The study utilized a descriptive cross-sectional study design to determine the number of antibiotic "prescribed" daily doses per 1,000 clients. Data were collected from one health center II, eight general/district hospitals, one national referral hospital, and 62 registered community pharmacies. From each study site, data were collected for five consecutive days over the months of November 2011 to January 2012.
The overall antibiotic issue rate was 43.2%. Amoxicillin, metronidazole, ciprofloxacin, sulfamethoxazole-trimethoprim, cloxacillin, and ampicillin, belonging to the WHO anatomical therapeutic chemical classifications of penicillin with extended spectra, imidazole derivatives, fluoroquinolones, and sulfonamide-trimethoprim combinations, constituted 70% of the issued antibiotics. About 41% of antibiotics were issued over the counter. At community pharmacies, where 30% of antibiotic dispensing occurred, the number of prescribed daily doses/1,000 antibiotic clients was 4,169 compared to 6,220, 7,350 and 7,500 at general/district hospitals, the national referral hospital, and the health center, respectively.
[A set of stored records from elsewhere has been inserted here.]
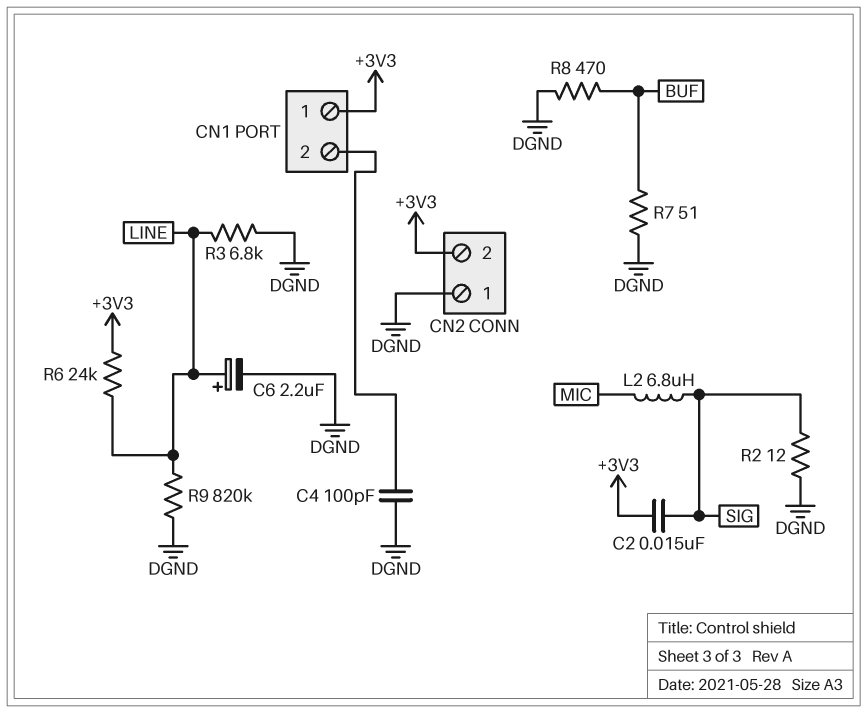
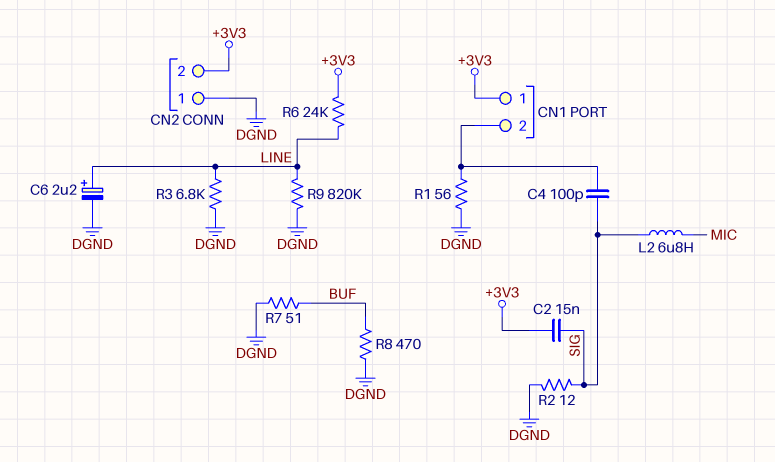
C4: 100pF (CN1/2, DGND) -> 100pF (CN1/2, SIG)
R1: none -> 56 (CN1/2, DGND)

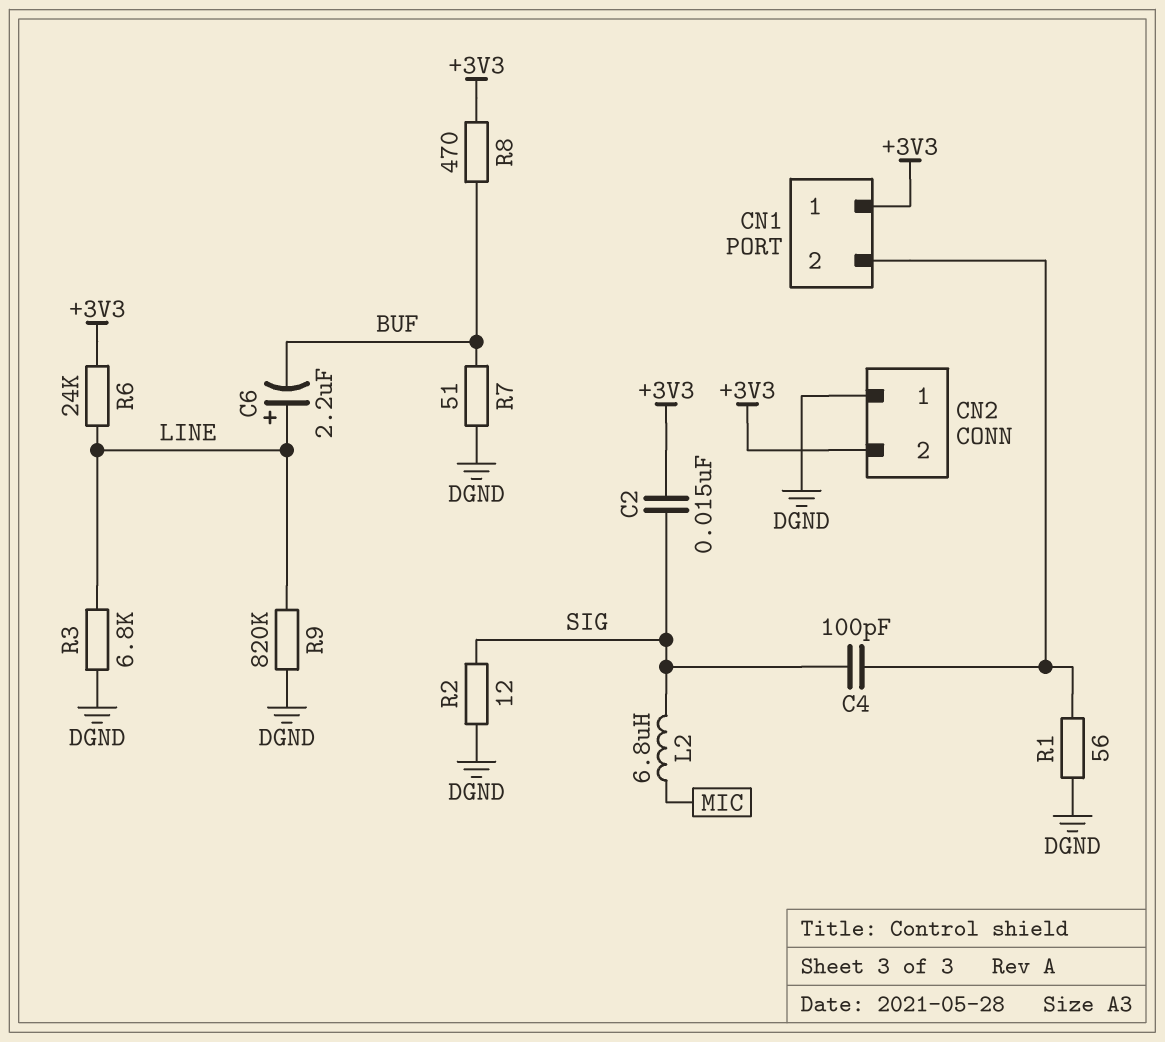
C6: 2.2uF (plus LINE, minus DGND) -> 2.2uF (plus LINE, minus BUF)
R8: 470 (BUF, DGND) -> 470 (+3V3, BUF)

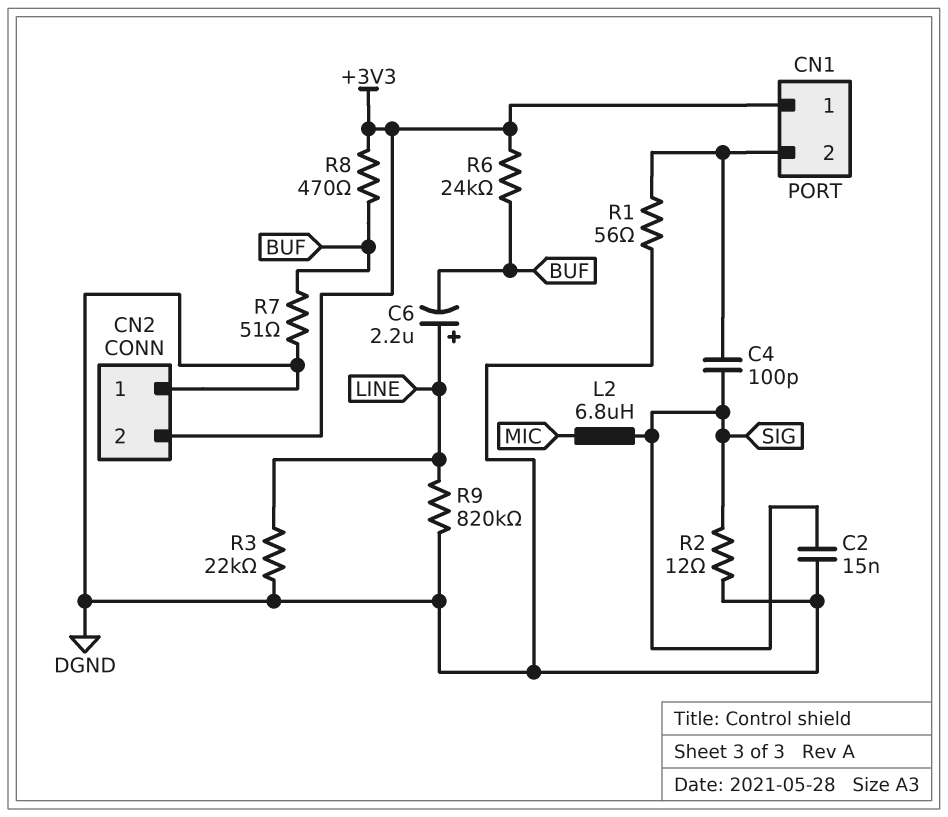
C2: 15nF (+3V3, SIG) -> 15nF (DGND, SIG)
R3: 6.8k (DGND, LINE) -> 22k (DGND, LINE)
R6: 24k (+3V3, LINE) -> 24k (+3V3, BUF)

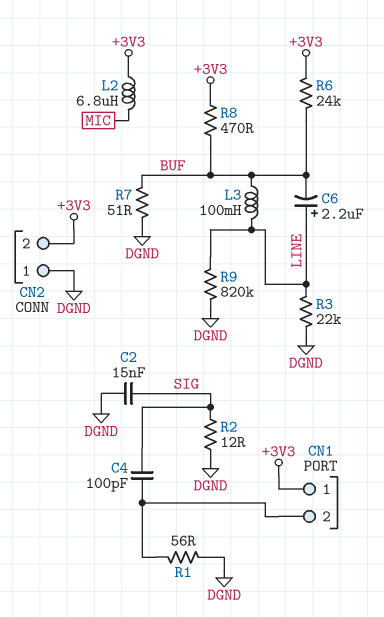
L2: 6.8uH (MIC, SIG) -> 6.8uH (+3V3, MIC)
L3: none -> 100mH (BUF, LINE)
In Uganda, at least four in every ten individuals that visit a health-care facility are treated with an antibiotic. Antibiotics are largely given as over-the-counter drugs at community pharmacies. The number of antibiotic prescribed daily doses/1,000 antibiotic clients does not significantly differ between categories of health-care facilities except at community pharmacies, where lower doses are dispensed compared to other health-care facilities.